== Tarefa ==
Resuma em duas frases o texto sobre as coisas que passam e não voltam.

== Texto fornecido ==
- - -
Dialético, o antigo provérbio nos converge a sermos purificados e precisos com a vida: onde e para quem apontamos nosso dedo indicador; pensar antes de se dirigir a alguém; e o caminho que escolhemos seguir seja oportuno. Não vá decepcionar a si ou aquele que você ama. Como se conseguíssemos dominar o animal indócil dentro de nós, assim dormir sem estar com sono. Quase sempre, somos bêbados tentando se equilibrar no balaústre de uma ponte sobre o Tâmisa. Somos imperfeitos, desajustados, imprecisos. Mas com bons livros de bolso e bons provérbios tentando nos vestir.

Eu acrescentaria mais uma coisa: as águas correntes, caudalosas, mansas, silenciosas e às vezes turbulentas de um rio. Não há como contradizer: todos os rios não têm volta. Da nascente à jusante eles seguem a se juntar com outros e se derramar onde imaginamos ser seu fim. Sail on by...

Há palavras, pessoas, imagens, cenários, lugares, paisagens, coisas que vão e não voltam. Quando lançadas ou deixadas se perdem em atalhos e becos da vida. Quando percebemos já passou, canalizou por um túnel no tempo e esvaziou aquele instante. A carruagem passou e não voltou; a juventude passou e não voltou; um amor passou e não voltou; a morte passou e não trouxe mais nada, não devolveu a vida. Passou.

Somos pessoas em lugares mutantes e evolutivos. Tantas vidas teriam que ser paralisadas ao mesmo tempo para que nada passasse e tudo ficasse num momento de só deleite e prazer. Isso não existe, porque a vida nos chama a escalar montanhas e buscar meios em subsistir. Há turbulências e desafios. Não vivemos num paraíso onde a felicidade é água jorrando em bicas. Há atividades corriqueiras que faz-nos mudar intimamente, sem percebermos.

Por vezes, somos invocados alcançar emprego, estudo e sucesso tendo que mudar de cidade e região. A vida irá mudar. Os convívios, paisagens e os cenários do cotidiano não serão mais o mesmo. Tudo, por fim, é efêmero e passageiro. A festa da noite eterna, por mais que a esperamos e ansiamos, chegará e acabará com a luz do dia. Hora de juntar tudo e voltar ao caminho.
- - -
== Registros para análise ==
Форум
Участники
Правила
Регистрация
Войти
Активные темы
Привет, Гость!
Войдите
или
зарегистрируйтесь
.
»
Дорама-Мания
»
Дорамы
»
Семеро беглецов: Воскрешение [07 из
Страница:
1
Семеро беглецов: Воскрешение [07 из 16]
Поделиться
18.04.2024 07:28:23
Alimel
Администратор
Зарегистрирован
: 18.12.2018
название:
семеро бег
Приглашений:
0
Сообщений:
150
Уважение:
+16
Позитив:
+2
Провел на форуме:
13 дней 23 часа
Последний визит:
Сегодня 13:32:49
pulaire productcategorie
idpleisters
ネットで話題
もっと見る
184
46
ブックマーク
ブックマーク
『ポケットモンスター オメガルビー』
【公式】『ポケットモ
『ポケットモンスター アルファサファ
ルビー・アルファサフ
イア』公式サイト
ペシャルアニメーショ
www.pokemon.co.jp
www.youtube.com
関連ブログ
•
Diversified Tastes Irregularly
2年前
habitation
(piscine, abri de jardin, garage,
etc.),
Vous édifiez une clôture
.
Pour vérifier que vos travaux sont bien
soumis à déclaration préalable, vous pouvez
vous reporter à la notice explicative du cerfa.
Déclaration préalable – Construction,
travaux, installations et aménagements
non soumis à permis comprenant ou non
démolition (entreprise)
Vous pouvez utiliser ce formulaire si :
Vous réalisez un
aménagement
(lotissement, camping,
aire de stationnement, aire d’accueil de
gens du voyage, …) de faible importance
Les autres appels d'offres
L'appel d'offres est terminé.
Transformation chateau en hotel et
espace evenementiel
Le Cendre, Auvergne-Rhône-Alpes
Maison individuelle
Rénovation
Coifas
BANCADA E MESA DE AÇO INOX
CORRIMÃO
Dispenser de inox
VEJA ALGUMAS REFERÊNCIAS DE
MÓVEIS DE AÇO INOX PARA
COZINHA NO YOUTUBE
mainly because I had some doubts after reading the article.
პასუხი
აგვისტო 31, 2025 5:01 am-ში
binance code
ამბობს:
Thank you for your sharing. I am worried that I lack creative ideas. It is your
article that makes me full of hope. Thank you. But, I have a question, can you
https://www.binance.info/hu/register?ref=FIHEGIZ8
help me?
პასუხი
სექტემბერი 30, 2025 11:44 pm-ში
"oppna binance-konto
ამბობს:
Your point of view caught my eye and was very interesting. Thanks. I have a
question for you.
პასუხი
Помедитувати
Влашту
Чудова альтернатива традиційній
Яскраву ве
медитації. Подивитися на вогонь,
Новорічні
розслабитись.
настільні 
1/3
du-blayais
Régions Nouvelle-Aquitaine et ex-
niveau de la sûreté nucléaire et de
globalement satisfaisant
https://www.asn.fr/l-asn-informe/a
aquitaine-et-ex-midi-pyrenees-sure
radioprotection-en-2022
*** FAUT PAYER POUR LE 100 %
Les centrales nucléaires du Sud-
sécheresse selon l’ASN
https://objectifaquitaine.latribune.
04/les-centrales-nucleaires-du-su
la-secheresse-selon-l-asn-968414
- - -
== Resposta ==
Assim como os rios não têm volta, há palavras, pessoas, lugares e coisas que vão e não voltam, como a juventude, um amor e a vida levada pela morte. Somos imperfeitos e vivemos em lugares mutantes, e a vida nos chama a enfrentar turbulências e desafios e até a mudar de cidade e região, porque tudo é efêmero e passageiro.